Text segment:
------------------------------------------------

Edmund White

Personal information
- Born: 29 January 1928 Lee, London, England
- Died: 6 March 2004 (aged 76) Aylesbury, Buckinghamshire, England
- Batting: Right-handed
- Role: Wicket-keeper

Domestic team information
- 1946–1948: Northamptonshire

Career statistics
| Competition | First-class |
| Matches | 3 |
| Runs scored | 44 |
| Batting average | 11.00 |
| 100s/50s | –/– |
| Top score | 16 |
| Balls bowled | – |
| Wickets | – |
| Bowling average | – |
| 5 wickets in innings | – |
| 10 wickets in match | – |
| Best bowling | – |
| Catches/stumpings | 1/– |
- Source: Cricinfo, 16 November 2011

= Edmund White (cricketer) =

English cricketer (1928–2004)

Edmund White (29 January 1928 - 6 March 2004) was an English cricketer. White was a right-handed batsman who fielded as a wicket-keeper. He was born at Lee, London.

White made his first-class debut for Northamptonshire against Glamorgan in the 1946 County Championship. He made a further first-class appearance in 1947 against the Combined Services, before making a final appearance against Essex in the 1948 County Championship. In his three first-class matches, he scored 44 runs at an average of 11.00, with a high score of 16.

He died at Stoke Mandeville Hospital, in Aylesbury, Buckinghamshire on 6 March 2004.

------------------------------------------------

The data:
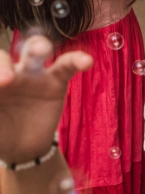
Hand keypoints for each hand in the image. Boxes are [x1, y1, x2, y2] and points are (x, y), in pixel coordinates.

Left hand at [0, 35, 92, 163]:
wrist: (23, 147)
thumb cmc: (1, 133)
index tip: (0, 86)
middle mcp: (10, 75)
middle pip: (5, 56)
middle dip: (4, 61)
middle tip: (8, 79)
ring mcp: (33, 77)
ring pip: (35, 53)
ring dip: (38, 47)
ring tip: (42, 49)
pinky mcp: (56, 82)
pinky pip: (67, 66)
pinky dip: (77, 61)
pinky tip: (87, 61)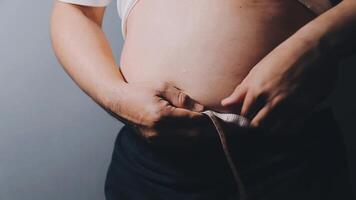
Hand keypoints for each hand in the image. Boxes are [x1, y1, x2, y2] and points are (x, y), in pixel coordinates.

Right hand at [106, 81, 207, 144]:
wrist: (118, 101)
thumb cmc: (139, 90)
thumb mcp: (161, 86)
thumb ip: (181, 98)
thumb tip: (201, 108)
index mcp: (161, 115)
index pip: (193, 121)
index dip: (207, 118)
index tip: (215, 113)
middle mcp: (158, 131)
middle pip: (193, 136)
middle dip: (205, 129)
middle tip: (213, 119)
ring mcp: (155, 139)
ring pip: (187, 142)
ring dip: (197, 134)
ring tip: (203, 123)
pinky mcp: (153, 142)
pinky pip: (177, 144)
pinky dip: (187, 137)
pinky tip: (189, 128)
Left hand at [221, 37, 337, 131]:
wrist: (314, 48)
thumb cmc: (283, 56)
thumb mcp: (258, 70)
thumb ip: (241, 90)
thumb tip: (225, 103)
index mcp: (258, 90)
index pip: (244, 114)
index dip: (244, 117)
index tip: (247, 117)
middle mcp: (273, 100)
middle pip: (257, 125)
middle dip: (255, 125)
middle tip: (258, 120)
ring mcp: (290, 106)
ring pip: (274, 129)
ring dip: (271, 127)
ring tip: (271, 120)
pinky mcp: (306, 109)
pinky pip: (292, 128)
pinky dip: (287, 127)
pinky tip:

------------------------------------------------

Action item A:
According to the profile of Edmund White, which team did he face in his first-class debut?
Action item B:
Output the portion of the profile of Edmund White that opens with the words containing "Edmund White (29" and closes with "at Lee, London.".
Action item C:
Decide whether each statement agrees with the profile of Edmund White, and give the words from it that settle the matter: (i) He was a left-handed batsman. (ii) He died at Stoke Mandeville Hospital. (iii) His last first-class appearance was against Essex.
None of the work here depends on the data.

Answer box A:
Glamorgan, in the 1946 County Championship.

Answer box B:
Edmund White (29 January 1928 - 6 March 2004) was an English cricketer. White was a right-handed batsman who fielded as a wicket-keeper. He was born at Lee, London.

Answer box C:
(i) No: "White was a right-handed batsman who fielded as a wicket-keeper."
(ii) Yes: "He died at Stoke Mandeville Hospital, in Aylesbury, Buckinghamshire on 6 March 2004."
(iii) Yes: "before making a final appearance against Essex in the 1948 County Championship"